Country of Origin Effects and Consumer Knowledge

Country of Origin Effects and Consumer Knowledge

Country of Origin Effects and Consumer Knowledge:

A Study of Country of Origin Effects and Consumer Knowledge Amoung Taiwanese Beer Consumers

David Mc Guinness

MBA Student, Management of Science

National Chiao Tung University

Special Topics in Marketing Research

Dr. Charles Trappey

January 4, 2008


Country of origin and consumer knowledge has an impact on consumers purchase intentions. This study was conducted to understand how the various dimensions of consumer knowledge relate to country of origin effects and how this impacts a consumers’ use of country of origin cues when evaluating products. The effects of country of origin and consumer knowledge were investigated by gathering and analyzing data collected through questionnaires. From the findings of this study it appears that the various dimensions of consumer knowledge together have a significant effect on the use of the country of origin cue in product evaluations.


Brand name and price are factors that generally influence consumers’ evaluation of and purchase intentions towards a product. However, the globalization of production and markets has added another factor to the list as more and more companies shift production to overseas locations where factors of production are superior or less costly, and then market their products to consumers around the world. Consequently, for many international consumers a product’s country of origin (COO) can be an important cue in evaluating both domestic and foreign products. Ahmed et al. (2002).

Studies have proved that consumers around the world use COO as a factor in product evaluation (e.g. Bilkey and Nes, 1982; Hong and Wyer, 1989; Maheswaran, 1994; Okechuku and Onyemah, 1999; Supanvanij and Amine, 2000). As international trade activity is becoming a fundamental part of the world economy, it is even more important to measure consumers’ attitudes towards both domestic and foreign products (Netemeyer et al., 1991). How COO perceptions affect consumers’ evaluation of and intention to purchase products, and the relative strength of COO compared with other informational cues, are of considerable interest to international marketing practitioners and researchers since this information can help them to devise more effective strategies to aid firms in selling their products internationally.

However, most studies of COO effects have focused on high involvement products such as cars and electronic goods for which consumers will usually look beyond cues such as price or design in making their purchase decision. To date, there have been few studies on the impact of consumers’ COO perceptions on low-involvement products; thus, it is not clear what role COO plays in shaping consumers’ preferences and intentions to purchase such goods or whether its effect is the same for low-involvement products as for high-involvement products, Ahmed et al. (2002).

Stored records >>
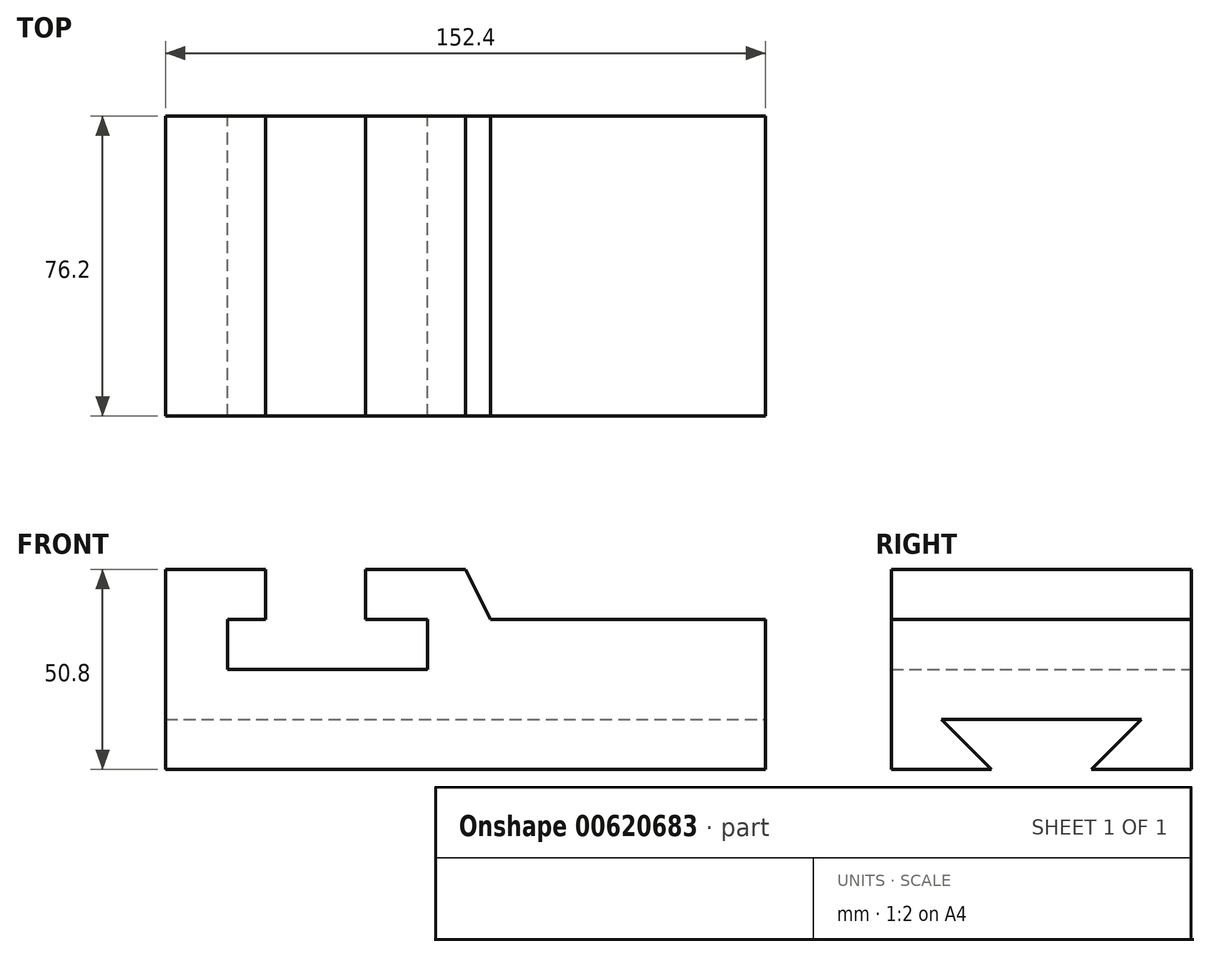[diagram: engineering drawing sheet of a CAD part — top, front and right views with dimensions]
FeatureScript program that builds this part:
annotation { "Feature Type Name" : "Feature", "Feature Type Description" : "" }
export const myFeature = defineFeature(function(context is Context, id is Id, definition is map)
    precondition{}
    {
        {
            var Q0;
            Q0=qCreatedBy(makeId("Front.planeOp"),FACE);
            var sketch = newSketch(context, id + "F0", { "sketchPlane" : qUnion([Q0])});
            skLineSegment(sketch, "E0", {"start": v(0, 0) * mm, "end": v(0, 50.8) * mm});
            skLineSegment(sketch, "E1", {"start": v(0, 50.8) * mm, "end": v(25.4, 50.8) * mm});
            skLineSegment(sketch, "E2", {"start": v(25.4, 50.8) * mm, "end": v(25.4, 38.1) * mm});
            skLineSegment(sketch, "E3", {"start": v(25.4, 38.1) * mm, "end": v(15.7, 38.1) * mm});
            skLineSegment(sketch, "E4", {"start": v(15.7, 38.1) * mm, "end": v(15.7, 25.4) * mm});
            skLineSegment(sketch, "E5", {"start": v(15.7, 25.4) * mm, "end": v(66.5, 25.4) * mm});
            skLineSegment(sketch, "E6", {"start": v(66.5, 25.4) * mm, "end": v(66.5, 38.1) * mm});
            skLineSegment(sketch, "E7", {"start": v(66.5, 38.1) * mm, "end": v(50.8, 38.1) * mm});
            skLineSegment(sketch, "E8", {"start": v(50.8, 38.1) * mm, "end": v(50.8, 50.8) * mm});
            skLineSegment(sketch, "E9", {"start": v(50.8, 50.8) * mm, "end": v(76.2, 50.8) * mm});
            skLineSegment(sketch, "E10", {"start": v(76.2, 50.8) * mm, "end": v(82.55, 38.1) * mm});
            skLineSegment(sketch, "E11", {"start": v(82.55, 38.1) * mm, "end": v(152.4, 38.1) * mm});
            skLineSegment(sketch, "E12", {"start": v(152.4, 38.1) * mm, "end": v(152.4, 0) * mm});
            skLineSegment(sketch, "E13", {"start": v(152.4, 0) * mm, "end": v(0, 0) * mm});
            skSolve(sketch);
        }
        {
            var Q0;
            Q0=makeQuery(id+"F0.imprint","IMPRINT",FACE,{"disambiguationData":[TD([[makeQuery(id+"F0.imprint","IMPRINT",EDGE,{"derivedFrom":sQuery(id+"F0.wireOp",EDGE,"E0")}),-1.0]])]});
            extrude(context, id + "F1", {"entities" : qUnion([Q0]), "depth" : 76.2 * mm, "offsetDistance" : 25.4 * mm});
        }
        {
            var Q0;
            Q0=makeQuery(id+"F1.opExtrude","SWEPT_FACE",FACE,{"disambiguationData":[OSD([sQuery(id+"F0.wireOp",EDGE,"E12")])]});
            var sketch = newSketch(context, id + "F2", { "sketchPlane" : qUnion([Q0])});
            skLineSegment(sketch, "E14", {"start": v(-50.8, 0) * mm, "end": v(-63.5, 12.7) * mm});
            skLineSegment(sketch, "E15", {"start": v(-63.5, 12.7) * mm, "end": v(-12.7, 12.7) * mm});
            skLineSegment(sketch, "E16", {"start": v(-12.7, 12.7) * mm, "end": v(-25.4, 0) * mm});
            skSolve(sketch);
        }
        {
            var Q0;
            {var subQ0=sQuery(id+"F2.wireOp",EDGE,"E14");Q0=makeQuery(id+"F2.imprint","IMPRINT",FACE,{"disambiguationData":[TD([[makeQuery(id+"F2.imprint","IMPRINT",EDGE,{"derivedFrom":subQ0}),-1.0]])]});}
            extrude(context, id + "F3", {"entities" : qUnion([Q0]), "operationType" : NewBodyOperationType.REMOVE, "oppositeDirection" : true, "depth" : 209.3 * mm, "offsetDistance" : 25.4 * mm});
        }
    });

Objective A >> Transcribe the country of origin paper from "January 4, 2008" up to and including "in product evaluations.".
Objective B >> According to the country of origin paper, what kind of products have most studies of country of origin effects focused on?
Objective C >> Continue the paper on country of origin effects among Taiwanese beer consumers from where it stops.
The rows above are separate material and are not part of the country of origin paper.

Answer A >>
January 4, 2008


Country of origin and consumer knowledge has an impact on consumers purchase intentions. This study was conducted to understand how the various dimensions of consumer knowledge relate to country of origin effects and how this impacts a consumers’ use of country of origin cues when evaluating products. The effects of country of origin and consumer knowledge were investigated by gathering and analyzing data collected through questionnaires. From the findings of this study it appears that the various dimensions of consumer knowledge together have a significant effect on the use of the country of origin cue in product evaluations.

Answer B >> High-involvement products such as cars and electronic goods.

Answer C >>
An individual factor which may inhibit reliance on country of origin is consumer knowledge. Consumer knowledge has been mentioned as one such individual factor in various publications. However, relatively few publications have addressed the issue in detail. The purpose of this thesis, therefore, is to explore various dimensions of consumer knowledge as it relates to country of origin effects and then investigate how these dimensions of knowledge affect consumers’ use of country of origin in evaluating a fast consumer product, i.e. beer.


The purpose of this study is to explore various dimensions of consumer knowledge as it relates to country of origin effects and then investigate how these dimensions of knowledge affect a consumers’ use of country of origin cues when purchasing beer and to test it with Taiwanese consumers.

Literature Review

Previous literatures on consumer knowledge show that country of origin (COO) effects is a very complex issue. Various factors can influence its extent. One of these factors is consumer knowledge (Maheswaran, 1994; Chiou, 2003). Earlier studies have not illustrated between the different dimensions of consumer knowledge and how these are connected with COE (Scribner and Weun, 2001). In addition, the level of product knowledge will also affect information use since increased familiarity results in better developed knowledge structures or “schema” about the product (Rao and Monroe, 1988). Consumer knowledge certainly plays a role in the acquisition and evaluation of extrinsic cues. For instance, Cordell (1997) has investigated the dimensionality of consumer knowledge and each dimension’s moderating effects on consumer use of extrinsic cues. In his study based on a camera, different cues such as the product’s brand (well-known versus invented) and COO (developed versus developing) are all relevant in consumer evaluation. As such, there is a need to examine the relationship between various dimensions of consumer knowledge and consumers’ use of COO.

There are some inherent gaps in the literature. Previous COO studies mostly used durable, complex and high financial risk products, such as automobiles and electronic appliances. Very few studies investigated solely non-durable, low financial risk fast consuming goods. Second, for such low risk (or considered low-involvement) products, consumers don’t get very involved in the purchase and therefore unlikely to engage in lengthy information search and processing (Hoyer and Mac Innis, 2000). It can be suggested that consumers will rely more on their own knowledge than extrinsic cues.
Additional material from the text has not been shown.